Prezydent dał zgodę na wysłanie wojska do Afganistanu. fot. PAP/Piotr Nowak
Prezydent dał zgodę na wysłanie wojska do Afganistanu. fot. PAP/Piotr Nowak

Prezydent dał zielone światło na wysłanie wojska do Afganistanu

Redakcja Redakcja Afganistan Obserwuj temat Obserwuj notkę 86
Polski kontyngent wojskowy (PKW) wysłany do Afganistanu może liczyć do 100 osób.

Prezydent Andrzej Duda podpisał postanowienie o użyciu polskiego kontyngentu wojskowego w Afganistanie; zgodnie z postanowieniem, które zostało opublikowane w piątek wieczorem w Monitorze Polskim, PKW może liczyć do 100 osób.
Postanowienie dotyczy użycia PKW od 18 sierpnia do 16 września.
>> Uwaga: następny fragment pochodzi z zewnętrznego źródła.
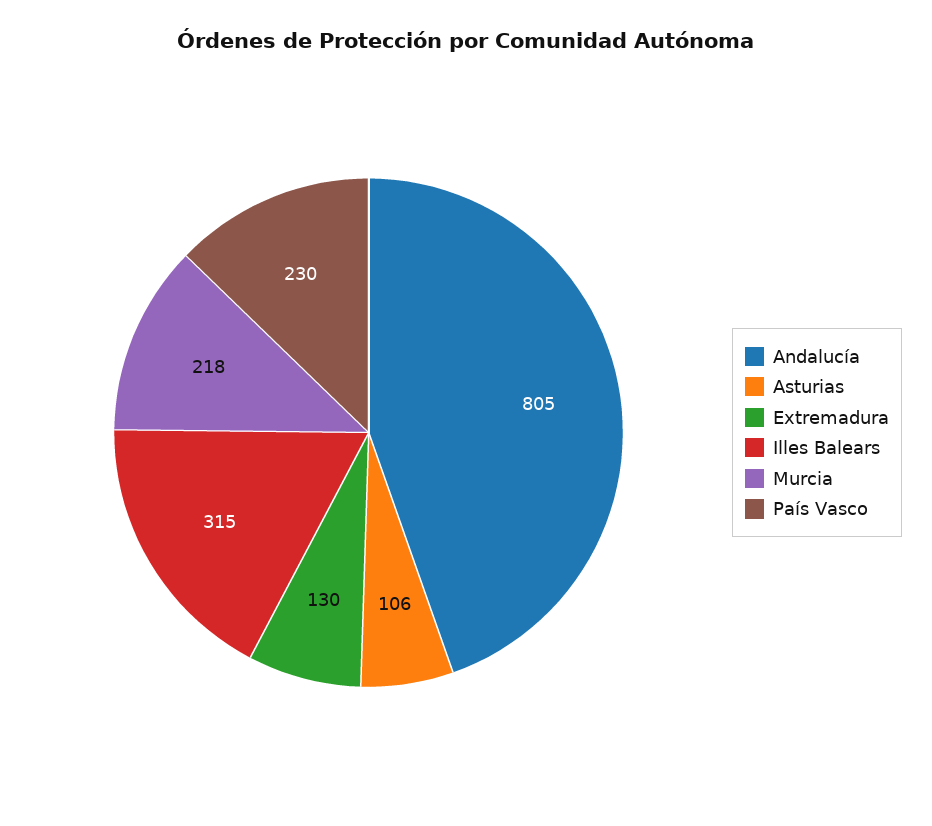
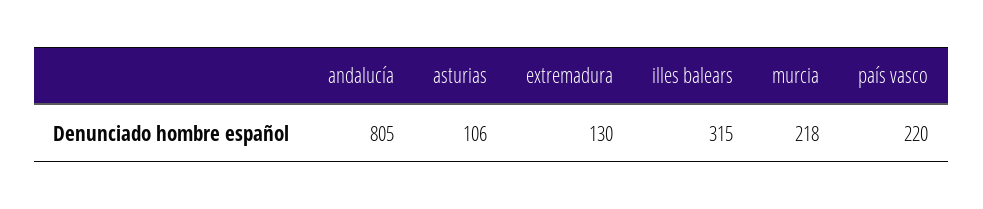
  {
    "Andalucía": 805,
    "Asturias": 106,
    "Extremadura": 130,
    "Illes Balears": 315,
    "Murcia": 218,
-   "País Vasco": 230
+   "País Vasco": 220
  }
Liczebność i wyposażenie kontyngentu, podporządkowanego operacyjnie dowódcy operacyjnemu rodzajów sił zbrojnych, określi szef Sztabu Generalnego.
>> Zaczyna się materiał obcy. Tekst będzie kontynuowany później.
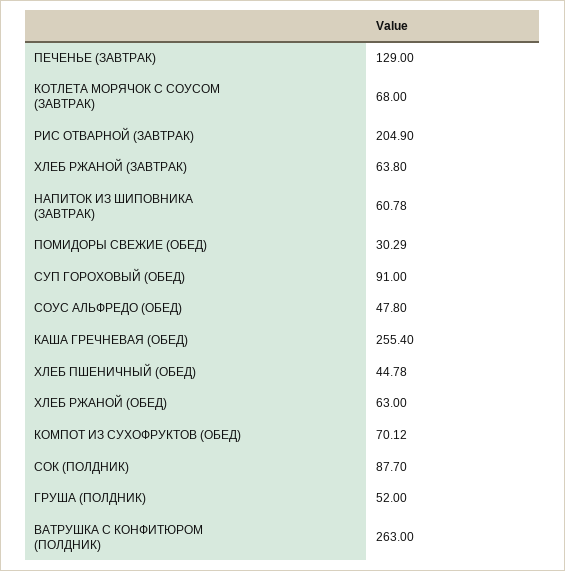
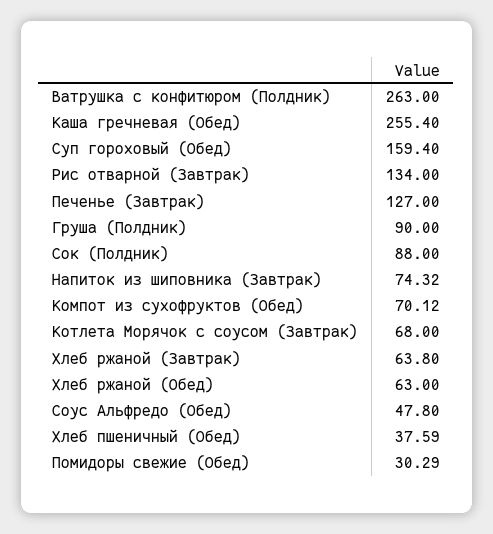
  {
-   "ПЕЧЕНЬЕ (ЗАВТРАК)": 129,
+   "ПЕЧЕНЬЕ (ЗАВТРАК)": 127,
    "КОТЛЕТА МОРЯЧОК С СОУСОМ (ЗАВТРАК)": 68,
-   "РИС ОТВАРНОЙ (ЗАВТРАК)": 204.9,
+   "РИС ОТВАРНОЙ (ЗАВТРАК)": 134,
    "ХЛЕБ РЖАНОЙ (ЗАВТРАК)": 63.8,
-   "НАПИТОК ИЗ ШИПОВНИКА (ЗАВТРАК)": 60.78,
+   "НАПИТОК ИЗ ШИПОВНИКА (ЗАВТРАК)": 74.32,
    "ПОМИДОРЫ СВЕЖИЕ (ОБЕД)": 30.29,
-   "СУП ГОРОХОВЫЙ (ОБЕД)": 91,
+   "СУП ГОРОХОВЫЙ (ОБЕД)": 159.4,
    "СОУС АЛЬФРЕДО (ОБЕД)": 47.8,
    "КАША ГРЕЧНЕВАЯ (ОБЕД)": 255.4,
-   "ХЛЕБ ПШЕНИЧНЫЙ (ОБЕД)": 44.78,
+   "ХЛЕБ ПШЕНИЧНЫЙ (ОБЕД)": 37.59,
    "ХЛЕБ РЖАНОЙ (ОБЕД)": 63,
    "КОМПОТ ИЗ СУХОФРУКТОВ (ОБЕД)": 70.12,
-   "СОК (ПОЛДНИК)": 87.7,
+   "СОК (ПОЛДНИК)": 88,
-   "ГРУША (ПОЛДНИК)": 52,
+   "ГРУША (ПОЛДНИК)": 90,
    "ВАТРУШКА С КОНФИТЮРОМ (ПОЛДНИК)": 263
  }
"Pomimo zakończenia operacji NATO w Afganistanie, jesteśmy współodpowiedzialni za bezpieczeństwo przebywających na miejscu obywateli Polski, ale także państw sojuszniczych i partnerskich, w tym też współpracujących z nami obywateli Afganistanu" - podkreślił szef BBN Paweł Soloch.
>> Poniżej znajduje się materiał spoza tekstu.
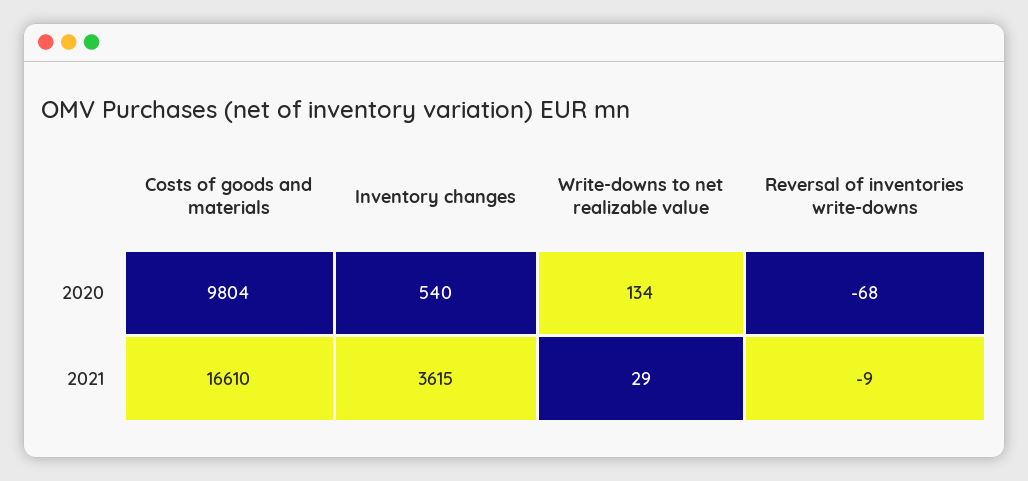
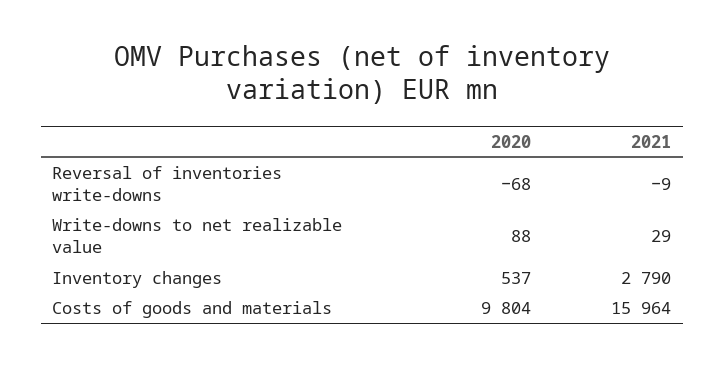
  {
    "Costs of goods and materials": {
      "2020": 9804,
-     "2021": 16610
+     "2021": 15964
    },
    "Inventory changes": {
-     "2020": 540,
+     "2020": 537,
-     "2021": 3615
+     "2021": 2790
    },
    "Write-downs to net realizable value": {
-     "2020": 134,
+     "2020": 88,
      "2021": 29
    },
    "Reversal of inventories write-downs": {
      "2020": -68,
      "2021": -9
    }
  }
Ewakuacja osób z Afganistanu

Po zakończeniu misji NATO i wycofaniu się wojsk USA z Afganistanu władzę przejęli talibowie, którzy w niedzielę zajęli Kabul. Przez lotnisko w stolicy odbywa się ewakuacja osób obawiających się o bezpieczeństwo swoje i swoich bliskich pod rządami mudżahedinów. W akcji uczestniczy także Polska, która wysłała transport lotniczy po obywateli Polski i Afgańczyków, którzy współpracowali z polskimi władzami.

W środę późnym wieczorem samolot z ewakuowanymi z Kabulu Polakami i polskimi współpracownikami oraz ich rodzinami na pokładzie wylądował na lotnisku w Warszawie. W środowym transporcie do Warszawy było 76 osób.

- Dzisiaj ok. godz. 10 wyląduje kolejny, cywilny samolot w Warszawie. W nim będzie kolejna grupa, mniejsza, osób ewakuowanych z Afganistanu - poinformował szef KPRM minister Michał Dworczyk.

-W kolejnych godzinach i dniach możemy się spodziewać kolejnych takich lotów, ponieważ został utworzony most powietrzny pomiędzy Warszawą a Kabulem de facto, tzn. między Uzbekistanem a Kabulem latają samoloty wojskowe, natomiast z Uzbekistanu do Warszawy to samoloty cywilne przewożą osoby ewakuowane - mówił Dworczyk.  - Tak długo będziemy prowadzić te działania, aż będzie taka potrzeba, tzn. aż wszystkie osoby, które pomagały czy to polskiemu kontyngentowi, czy polskim dyplomatom zostaną bezpiecznie zabrane - dodał.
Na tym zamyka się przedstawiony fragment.